Search code examples
apache-sparkparquet

Spark thinks I'm reading DataFrame from a Parquet file


Spark 2.x here. My code:

val query = "SELECT * FROM some_big_table WHERE something > 1"

val df : DataFrame = spark.read
  .option("url",
    s"""jdbc:postgresql://${redshiftInfo.hostnameAndPort}/${redshiftInfo.database}?currentSchema=${redshiftInfo.schema}"""
  )
  .option("user", redshiftInfo.username)
  .option("password", redshiftInfo.password)
  .option("dbtable", query)
  .load()

Produces:

Exception in thread "main" org.apache.spark.sql.AnalysisException: Unable to infer schema for Parquet. It must be specified manually.;
    at org.apache.spark.sql.execution.datasources.DataSource$$anonfun$8.apply(DataSource.scala:183)
    at org.apache.spark.sql.execution.datasources.DataSource$$anonfun$8.apply(DataSource.scala:183)
    at scala.Option.getOrElse(Option.scala:121)

I'm not reading anything from a Parquet file, I'm reading from a Redshift (RDBMS) table. So why am I getting this error?


Solution

  • If you use generic load function you should include format as well:

    // Query has to be subquery 
    val query = "(SELECT * FROM some_big_table WHERE something > 1) as tmp"
    
    ...
      .format("jdbc")
      .option("dbtable", query)
      .load()
    

    Otherwise Spark assumes that you use default format, which in presence of no specific configuration, is Parquet.

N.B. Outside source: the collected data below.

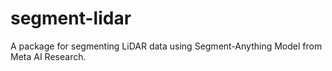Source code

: # segment-lidar
A package for segmenting LiDAR data using Segment-Anything Model from Meta AI Research.
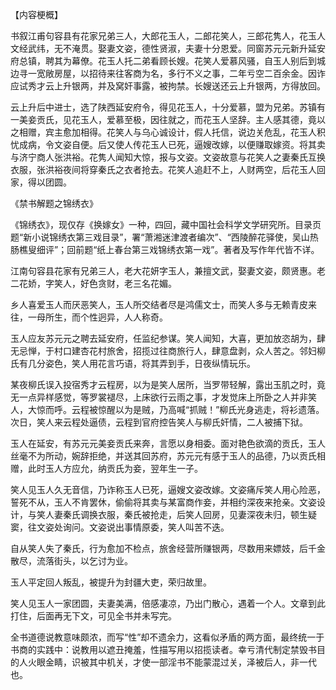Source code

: 【内容梗概】

书叙江甫句容县有花家兄弟三人，大郎花玉人，二郎花笑人，三郎花隽人，花玉人文经武纬，无不淹贯。娶妻文姿，德性贤淑，夫妻十分恩爱。同窗苏元元新升延安府总镇，聘其为幕僚。花玉人托二弟看顾长嫂。花笑人爱慕风骚，自玉人别后到城边寻一宽敞房屋，以招待来往客商为名，多行不义之事，二年亏空二百余金。因诈应试秀才云上升银两，并及窝奸事露，被拘禁。长嫂送还云上升银两，方得放回。

云上升后中进士，选了陕西延安府令，得见花玉人，十分爱慕，盟为兄弟。苏镇有一美妾贡氏，见花玉人，爱慕至极，因往就之，而花玉人坚辞。主人感其德，竟以之相赠，宾主愈加相得。花笑人与乌心诚设计，假人托信，说边关危乱，花玉人积忧成病，令文姿自便。后又使人传花玉人已死，逼嫂改嫁，以便赚取嫁资。将其卖与济宁商人张洪裕。花隽人闻知大惊，报与文姿。文姿故意与花笑人之妻秦氏互换衣服，张洪裕夜间将穿秦氏之衣者抢去。花笑人追赶不上，人财两空，后花玉人回家，得以团圆。

《禁书解题之锦绣衣》

《锦绣衣》，现仅存《换嫁女》一种，四回，藏中国社会科学文学研究所。目录页题“新小说锦绣衣第三戏目录”，署“萧湘迷津渡者编次”、“西陵醉花驿使，吴山热肠樵叟细评”；回前题“纸上春台第三戏锦绣衣第一戏”。著者及写作年代皆不详。

江南句容县花家有兄弟三人，老大花妍字玉人，兼擅文武，娶妻文姿，颇贤惠。老二花娇，字笑人，好色贪财，老三名花媚。

乡人喜爱玉人而厌恶笑人，玉人所交结者尽是鸿儒文士，而笑人多与无赖青皮来往，一母所生，而个性迥异，人人称奇。

玉人应友苏元元之聘去延安府，任监纪参谋。笑人闻知，大喜，更加放恣胡为，肆无忌惮，于村口建杏花村旅舍，招揽过往商旅行人，肆意盘剥，众人苦之。邻妇柳氏有几分姿色，笑人用花言巧语，将其弄到手，日夜纵情玩乐。

某夜柳氏误入投宿秀才云程房，以为是笑人居所，当罗带轻解，露出玉肌之时，竟无一点异样感觉，等罗裳褪尽，上床欲行云雨之事，才发觉床上所卧之人并非笑人，大惊而呼。云程被惊醒以为是贼，乃高喊“抓贼！”柳氏光身逃走，将衫遗落。次日，笑人来云程处逼债，云程到官府控告笑人与柳氏奸情，二人被捕下狱。

玉人在延安，有苏元元美妾贡氏来奔，言愿以身相委。面对艳色欲滴的贡氏，玉人丝毫不为所动，婉辞拒绝，并送其回苏府，苏元元有感于玉人的品德，乃以贡氏相赠，此时玉人方应允，纳贡氏为妾，翌年生一子。

笑人见玉人久无音信，乃诈称玉人已死，逼嫂文姿改嫁。文姿痛斥笑人用心险恶，誓死不从，玉人不肯罢休，偷偷将其卖与某富商作妾，并相约深夜来抢亲。文姿设计，与笑人妻秦氏调换衣服，秦氏被抢走，后笑人回房，见妻深夜未归，顿生疑窦，往文姿处询问。文姿说出事情原委，笑人叫苦不迭。

自从笑人失了秦氏，行为愈加不检点，旅舍经营所赚银两，尽数用来嫖妓，后千金散尽，流落街头，以乞讨为业。

玉人平定回人叛乱，被提升为封疆大吏，荣归故里。

笑人见玉人一家团圆，夫妻美满，倍感凄凉，乃出门散心，遇着一个人。文章到此打住，后面再无下文，可见全书并未写完。

全书道德说教意味颇浓，而写“性”却不遗余力，这看似矛盾的两方面，最终统一于书商的实践中：说教用以遮丑掩羞，性描写用以招揽读者。幸亏清代制定禁毁书目的人火眼金睛，识被其中机关，才使一部淫书不能蒙混过关，泽被后人，非一代也。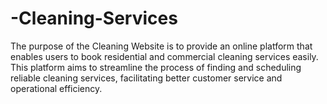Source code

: # -Cleaning-Services
The purpose of the Cleaning Website is to provide an online platform that enables users to book residential and commercial cleaning services easily. This platform aims to streamline the process of finding and scheduling reliable cleaning services, facilitating better customer service and operational efficiency.
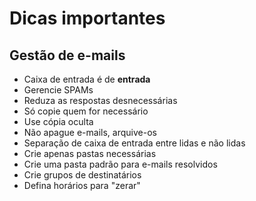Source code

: # Dicas importantes

## Gestão de e-mails

- Caixa de entrada é de **entrada**
- Gerencie SPAMs
- Reduza as respostas desnecessárias
- Só copie quem for necessário
- Use cópia oculta
- Não apague e-mails, arquive-os
- Separação de caixa de entrada entre lidas e não lidas
- Crie apenas pastas necessárias
- Crie uma pasta padrão para e-mails resolvidos
- Crie grupos de destinatários
- Defina horários para "zerar"

## 

<!--stackedit_data:
eyJoaXN0b3J5IjpbNzYxNTMwMywtNDIzMzE1Njc2LC0xMDE1OT
U0NjI5XX0=
-->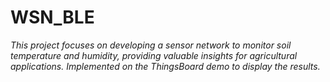 # WSN_BLE
*This project focuses on developing a sensor network to monitor soil temperature and humidity, providing valuable insights for agricultural applications.*
*Implemented on the ThingsBoard demo to display the results.*





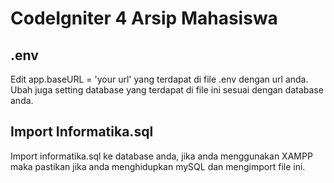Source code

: # CodeIgniter 4 Arsip Mahasiswa

## .env
Edit app.baseURL = 'your url' yang terdapat di file .env dengan url anda.
Ubah juga setting database yang terdapat di file ini sesuai dengan database anda.

## Import Informatika.sql
Import informatika.sql ke database anda, jika anda menggunakan XAMPP maka pastikan jika anda menghidupkan mySQL dan mengimport file ini.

    Also nothing forces you to use dbtable.

    spark.read.jdbc(
      s"jdbc:postgresql://${hostnameAndPort}/${database}?currentSchema=${schema}",
      query, 
      props 
    )
    

    variant is also valid.

    And of course with such simple query all of that it is not needed:

    spark.read.jdbc(
      s"jdbc:postgresql://${hostnameAndPort}/${database}?currentSchema=${schema}",
      some_big_table, 
      props 
    ).where("something > 1")
    

    will work the same way, and if you want to improve performance you should consider parallel queries

    or even better, try Redshift connector.